The style of architecture at Nagoya Castle is called Shoin-zukuri and was the preferred method during Japan’s feudal times.

Taking a look inside

Each and every room inside the Honmaru Palace has it’s very own story to tell. There are three sections inside: The Genkan and Omoteshoin entrance halls, the central Taimenjo reception hall and living area, and the Jorakuden, which was used primarily as accommodation for the Shogun.
Many of the original paintings displayed in the Hommaru Palace were removed and put into storage towards the end of WWII, and so escaped the devastation of fire. Close analysis of these surviving masterpieces, along with the remaining highly detailed photographs available only to the Nagoya Hommaru Palace, have helped the classically trained artists to faithfully recreate the wonderful images, styles and colors of the original Kano School masterpieces.

Jorakuden (Shogun’s Accommodation Hall)

The most luxurious of the Hommaru buildings also featured richly decorated walls and ceilings, and an intricately carved and gorgeously painted transom. This part of the palace was extended to include lodgings for the shogun on his journey en route to the capital, and was also known as the Onari Shoin.

Yudono Shoin (Bathing Room)

The Yudono Shoin with the sauna-like Kamaya, boiler and bath room, a Jodan-no-ma, Ichi-no-ma and Ni-no-ma were additions added to the palace in 1634 during Kan’ei period, along with the Jorakuden prior to the Shogun’s visit to the capital.
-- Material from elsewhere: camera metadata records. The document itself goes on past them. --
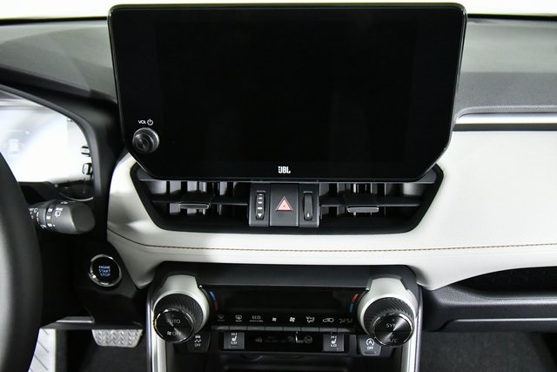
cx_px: 278
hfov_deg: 61.9
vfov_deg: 43.6
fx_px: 464
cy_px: 186
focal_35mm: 30
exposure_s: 1/250
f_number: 5.6
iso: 12800
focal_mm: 20
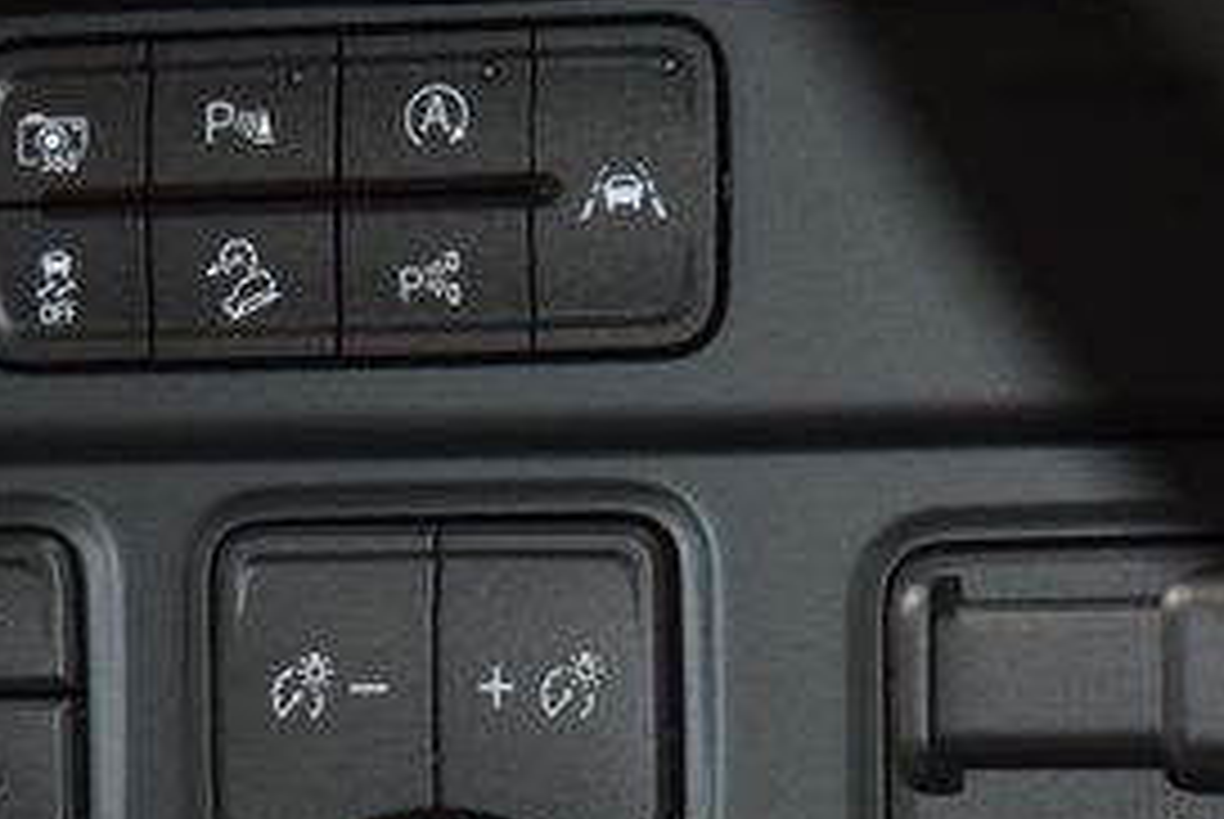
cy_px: 758
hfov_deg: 8.3
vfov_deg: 5.6
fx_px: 8407
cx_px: 410
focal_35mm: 247
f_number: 4.5
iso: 1800
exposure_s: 1/40
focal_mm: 70
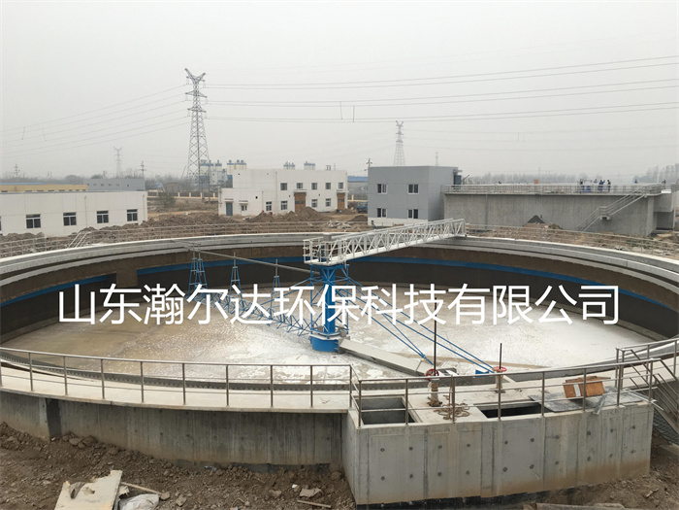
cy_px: 255
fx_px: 569
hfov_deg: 61.7
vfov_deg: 48.2
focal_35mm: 29
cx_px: 340
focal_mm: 4.15
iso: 32
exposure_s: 1/100
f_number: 2.2
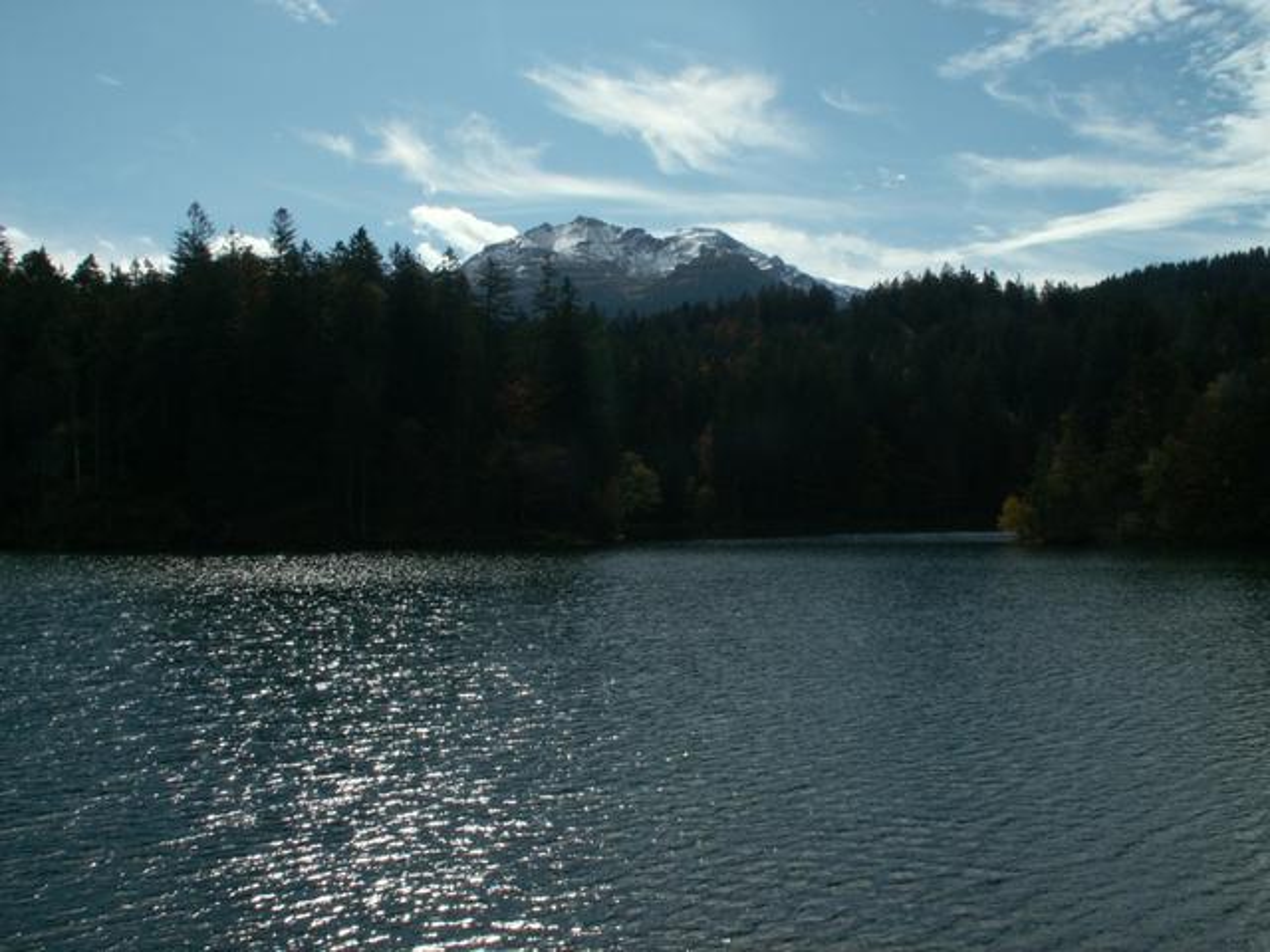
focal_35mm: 35
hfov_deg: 52.6
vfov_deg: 40.7
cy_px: 476
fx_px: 1284
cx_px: 635
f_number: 8
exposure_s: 1/400
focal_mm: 5.86
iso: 50
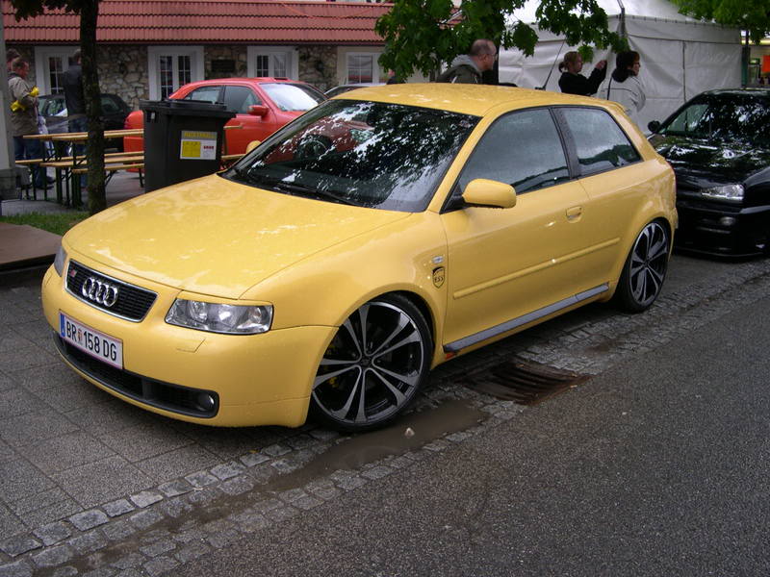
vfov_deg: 37.7
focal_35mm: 38
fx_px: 845
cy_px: 288
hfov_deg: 49.0
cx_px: 385
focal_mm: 8
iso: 100
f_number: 2.8
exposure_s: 1/168
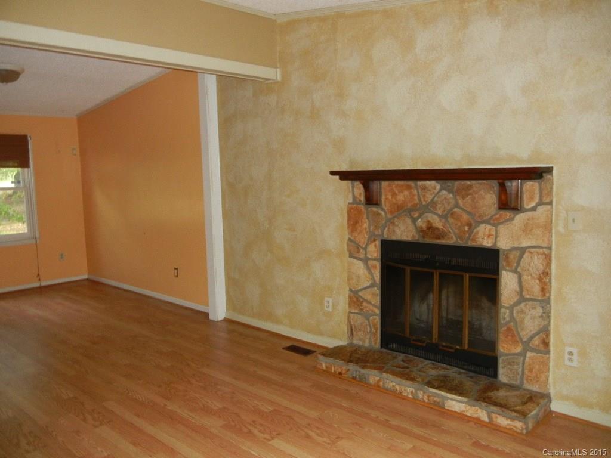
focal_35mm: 30
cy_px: 229
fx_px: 530
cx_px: 306
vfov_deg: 46.8
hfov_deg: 60.0
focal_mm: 5.4
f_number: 3.5
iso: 430
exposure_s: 1/30
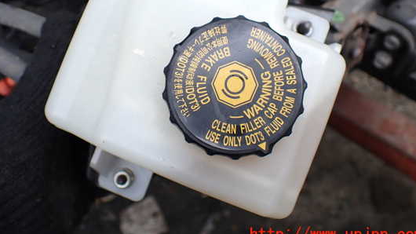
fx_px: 408
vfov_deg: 31.6
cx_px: 192
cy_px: 68
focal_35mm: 37
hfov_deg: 54.0
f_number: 2.3
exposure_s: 1/160
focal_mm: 5.4
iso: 100
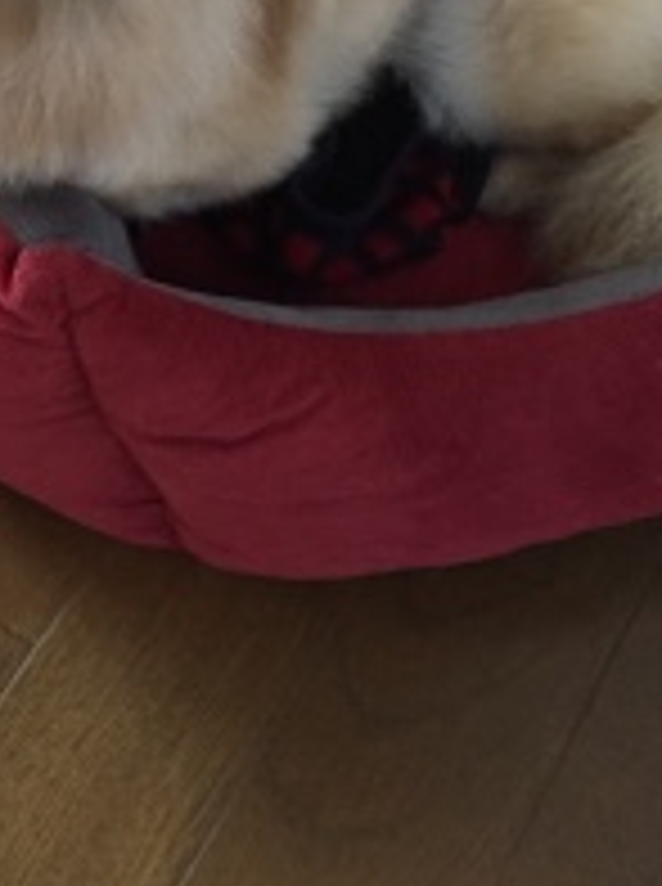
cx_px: 5
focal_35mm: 59
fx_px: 1509
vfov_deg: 31.1
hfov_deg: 23.7
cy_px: 72
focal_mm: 4.15
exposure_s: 1/20
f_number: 2.2
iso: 250
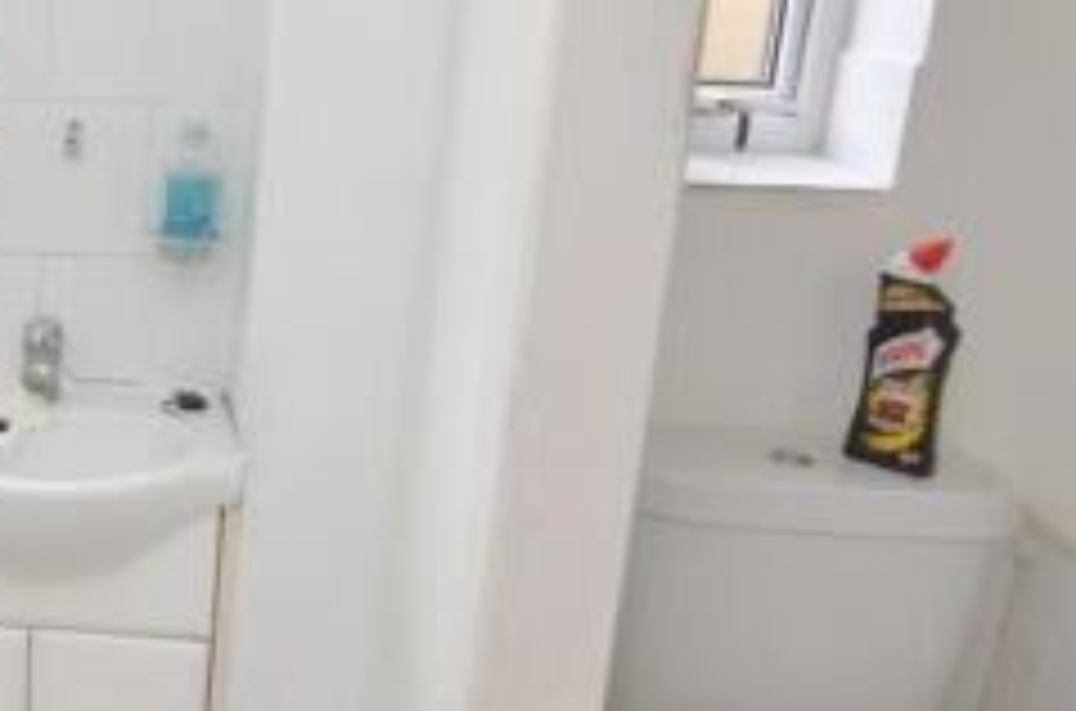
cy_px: 256
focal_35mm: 45
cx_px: -176
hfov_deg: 35.4
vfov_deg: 29.3
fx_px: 1353
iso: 400
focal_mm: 11
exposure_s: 1/60
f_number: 5.6
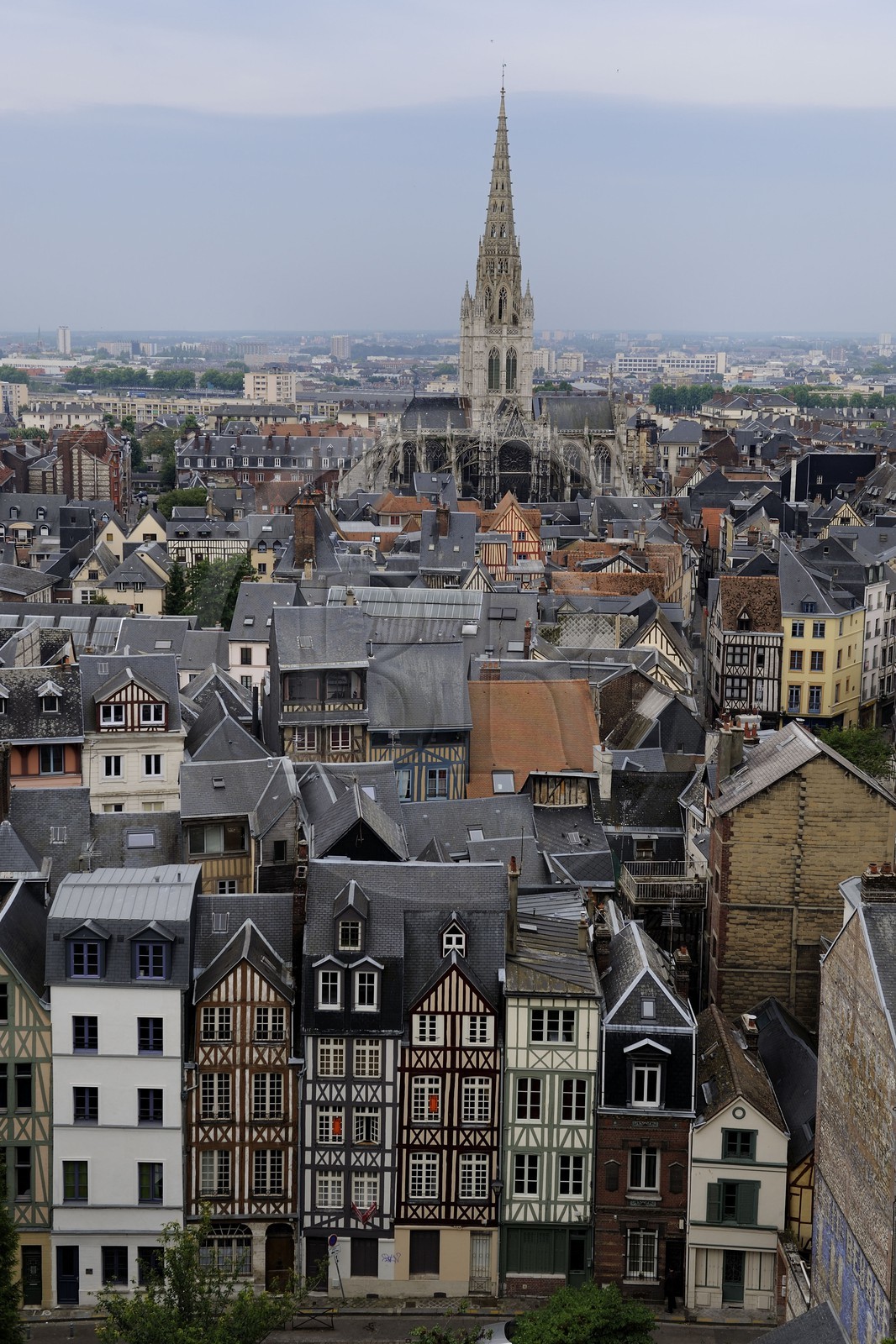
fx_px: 1681
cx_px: 448
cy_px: 672
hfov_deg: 29.9
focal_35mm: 45
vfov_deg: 43.6
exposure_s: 1/125
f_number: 5.6
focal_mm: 45
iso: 200
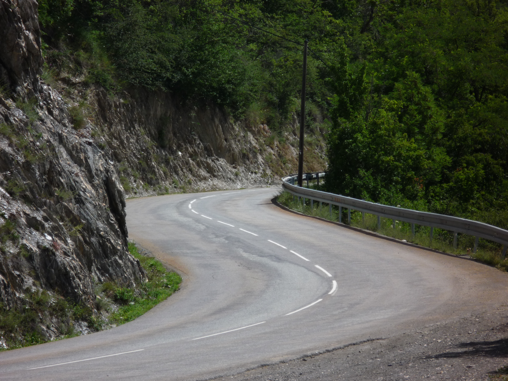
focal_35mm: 150
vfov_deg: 9.9
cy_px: 190
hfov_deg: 13.2
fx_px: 2201
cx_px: 254
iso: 100
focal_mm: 26
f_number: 5.9
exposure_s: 1/500
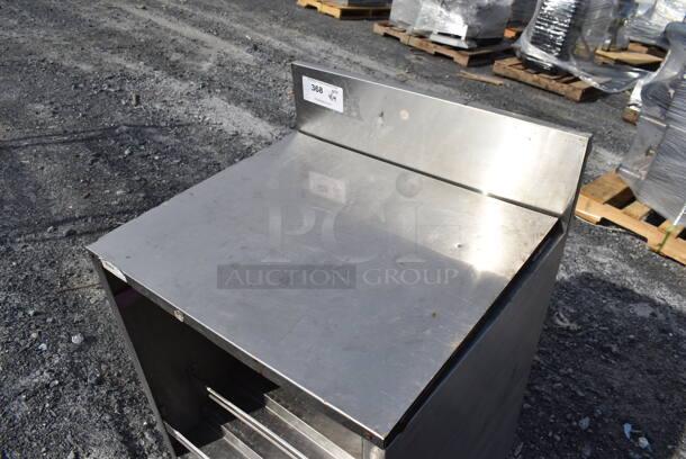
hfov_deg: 67.3
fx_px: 515
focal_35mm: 27
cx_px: 343
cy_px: 230
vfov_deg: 48.0
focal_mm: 18
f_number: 10
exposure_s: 1/1000
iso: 200
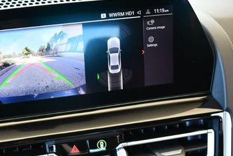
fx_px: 427
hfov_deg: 29.7
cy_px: 107
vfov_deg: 20.5
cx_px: 41
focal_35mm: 66
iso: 1000
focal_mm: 18
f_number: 3.5
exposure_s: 1/125
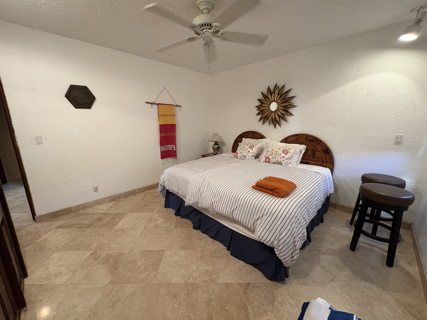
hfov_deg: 102.1
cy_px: 160
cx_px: 214
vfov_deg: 85.7
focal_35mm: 14
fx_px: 173
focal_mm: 2.22
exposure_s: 1/60
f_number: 2.2
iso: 320
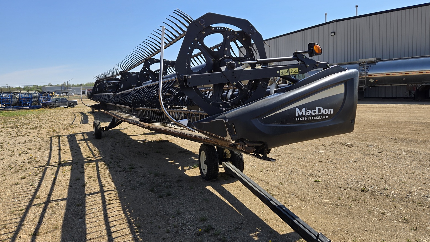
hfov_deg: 71.9
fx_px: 296
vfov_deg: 44.4
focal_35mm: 26
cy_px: 121
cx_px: 213
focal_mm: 5.4
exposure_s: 1/1785
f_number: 1.8
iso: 25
Kuroki Shoin (Inner Reception Hall)

While most of the Hommaru Palace was built completely in fragrant hinoki cypress wood, high quality pine wood was also used in the Kuroki Shoin area. The pine is said to have been recycled, brought from Tokugawa Ieyasu’s living quarters at nearby Kiyosu Castle.


People say that there’s not much to do or see in Nagoya, but with this addition, Nagoya is becoming more interesting for locals, history buffs, and casual travelers alike.

We were very lucky to have Australian DJ, columnist, author, and  Nagoya’s History Buff extraordinaire, Chris Glenn, give us a special tour of the completed Palace.  He is one of the people directly involved with this restoration project, and clearly has a deep passion for wanting to show Japan’s true history to anyone interested, by utilizing his long experience in the media to work as an advisor at municipalities across Japan on inbound tourism and urban design.

Nagoya especially, has been skipped over by most tourists, but there is a lot of important history to be found here, and this re-building of the Honmaru Palace, and subsequently, the soon to be restored Nagoya Castle itself, will surely put this relatively quiet city more on the map and help to change it’s image from “just a stop on the Shinkansen between Tokyo and Osaka” to “an interesting, historical city with world-heritage sites to visit”.

Thanks for reading, and we hope you too will make the trek to Nagoya and see this magnificent place with your own eyes soon.